Выдержка
========
В этом контексте решение проблемы двоевластия отнюдь не представляется столь фатальным. Мы рассмотрели ряд историографических предрассудков: один из них связан с господствовавшей до настоящего времени "классовой" теорией двоевластия (как баланса сил); другой – с представлением об исторической уникальности феномена двоевластия, якобы присущего исключительно российскому социуму; третий – с одномерной интерпретацией функции советов в революции; четвертый – сознательным или бессознательным отрицанием альтернативных моделей развития событий и возможностей моделирования (на сравнительном материале) другого вектора развития; пятый – с представлением о фатальности движения событий русской революции. Отказ от механистической классовой интерпретации данного феномена позволяет рассматривать его в ряду многих других ситуаций неустойчивого равновесия конституционных и антиконституционных движений Новейшего времени, выход из которых определялся способностью политических элит нейтрализовать деструктивные популистские элементы, а в случае необходимости – реализовать принцип государственной монополии на легитимное насилие, т. е. подавить "революцию" силой.
Эта политика вполне могла быть реализована в отношении советов – суррогатных органов, не способных к управлению, но являвшихся (именно в силу своей архаичности и аморфности) идеальной формой для манипулирования темными массами со стороны экстремистских сил. Функция советов в русской революции оказалась чрезвычайно негативной и выражалась, во-первых, в дестабилизации Временного правительства с самого начала его существования; во-вторых, в противопоставлении Съезда советов Учредительному собранию (предполагаемый созыв которого ускорил большевистский переворот), в-третьих, – свелась к легитимации однопартийной диктатуры (установления партийной диктатуры над советами). Потенциальное двоевластие правовых и антиправовых сил, однако, отнюдь не обязательно переходит в реальное (и юридически оформленное) двоевластие, а это последнее не влечет автоматической победы экстремизма. История, как было показано, знает примеры того, как подобные конфликты разрешались в пользу конституционной демократии или, в условиях невозможности добиться этого, установления временных авторитарных режимов, способных стабилизировать ситуацию в переходный период. Временное правительство (опиравшееся на правовую и революционную легитимность, военный патриотизм, поддержку цивилизованной части общества, контроль над армией, административный аппарат и известный престиж лидеров) имело шансы устранить двоевластие и остановить большевистский переворот по крайней мере три раза (в самом начале Февральской революции, в июле и августе 1917 г.). Этот вывод признал фактически и сам Керенский: он считал, что выступление Корнилова – заговор, направленный против него, но впоследствии осознал, что военный переворот мог спасти страну от более серьезной угрозы большевизма . Не случайно в последних интервью он пришел к выводу: истинной причиной Октябрьского переворота был он, Керенский. Этой позиции придерживались и лидеры антибольшевистского движения – Деникин и Врангель . Как отмечал Брюс Локкарт, из всех ошибок Временного правительства самой ценной для Ленина было выступление Корнилова и его провал: "поражение Корнилова 12 сентября открыло широкую дорогу для успеха революции 7 ноября" .
========
Извлечённый материал
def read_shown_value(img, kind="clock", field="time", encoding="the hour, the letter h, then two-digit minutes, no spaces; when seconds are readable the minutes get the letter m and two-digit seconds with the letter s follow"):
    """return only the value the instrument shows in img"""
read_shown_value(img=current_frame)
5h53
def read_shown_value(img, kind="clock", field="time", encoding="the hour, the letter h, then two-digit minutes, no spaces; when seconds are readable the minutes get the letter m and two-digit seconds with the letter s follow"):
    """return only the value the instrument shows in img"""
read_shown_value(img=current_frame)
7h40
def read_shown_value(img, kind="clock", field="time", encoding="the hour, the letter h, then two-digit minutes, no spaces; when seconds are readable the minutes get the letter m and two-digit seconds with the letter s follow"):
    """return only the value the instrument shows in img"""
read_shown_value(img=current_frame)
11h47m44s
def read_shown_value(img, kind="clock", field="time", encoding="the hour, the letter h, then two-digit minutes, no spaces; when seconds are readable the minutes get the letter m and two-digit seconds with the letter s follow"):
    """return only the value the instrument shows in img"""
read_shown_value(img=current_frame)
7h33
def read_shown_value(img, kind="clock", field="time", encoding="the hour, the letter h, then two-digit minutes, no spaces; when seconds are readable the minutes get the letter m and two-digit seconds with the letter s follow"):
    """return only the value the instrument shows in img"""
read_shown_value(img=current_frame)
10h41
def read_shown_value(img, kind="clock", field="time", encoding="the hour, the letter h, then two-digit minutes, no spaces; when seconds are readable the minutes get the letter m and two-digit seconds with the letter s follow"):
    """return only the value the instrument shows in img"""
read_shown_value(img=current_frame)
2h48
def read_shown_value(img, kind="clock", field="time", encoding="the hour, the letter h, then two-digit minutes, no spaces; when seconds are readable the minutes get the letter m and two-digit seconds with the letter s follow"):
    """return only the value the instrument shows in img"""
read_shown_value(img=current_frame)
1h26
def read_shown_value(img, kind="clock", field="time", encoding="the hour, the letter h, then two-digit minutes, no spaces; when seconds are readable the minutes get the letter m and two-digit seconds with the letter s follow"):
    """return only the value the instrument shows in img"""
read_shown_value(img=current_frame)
========
Описание задачи
Продолжите выдержку о двоевластии в 1917 году, начав сразу после её последнего предложения. Материал выше стоит особняком и с выдержкой о двоевластии не связан.

Ответ на задание
В условиях конституционной неопределенности решающим фактором определения вектора политической системы становились технологии государственных переворотов. Содержание новой технологии государственных переворотов, разработанной большевиками, сводилось к превращению так называемых "стихийных" революций в "научно" организованные, т. е. осуществлению массовой мобилизации деструктивных антидемократических сил, захвату стратегических коммуникаций вместо штурма непосредственных институтов власти; легитимация переворота путем использования квазипредставительных институтов "народной демократии" (советов). Важной чертой данной технологии стала возможность применения независимо от идеологического содержания движений, что сделало ее востребованной организаторами различных антипарламентских переворотов ХХ в.
В рамках данного подхода конституционная революция 1993 г. выступает как завершающая фаза русской революции, а современный российский политический режим ограниченного плюрализма – как исторически реализованная концепция реконструкции (российский аналог Реставрации). Этим объясняется научная значимость представленных в либеральной мысли рекомендаций в отношении направлений и методов постреволюционной стабилизации, которые оказались актуальны с крушением коммунистической диктатуры. Незавершенность Февральской революции не уменьшает ее исторического значения: провозглашенная ею программа либеральных реформ начала реализовываться в постсоветский период. Опыт крушения Февральской демократической системы, несомненно, оказал влияние на разрешение конституционного кризиса конца ХХ в. Принятие либеральной конституции 1993 г. в результате конституционного переворота показало, в частности, как можно преодолеть двоевластие в пользу демократических сил.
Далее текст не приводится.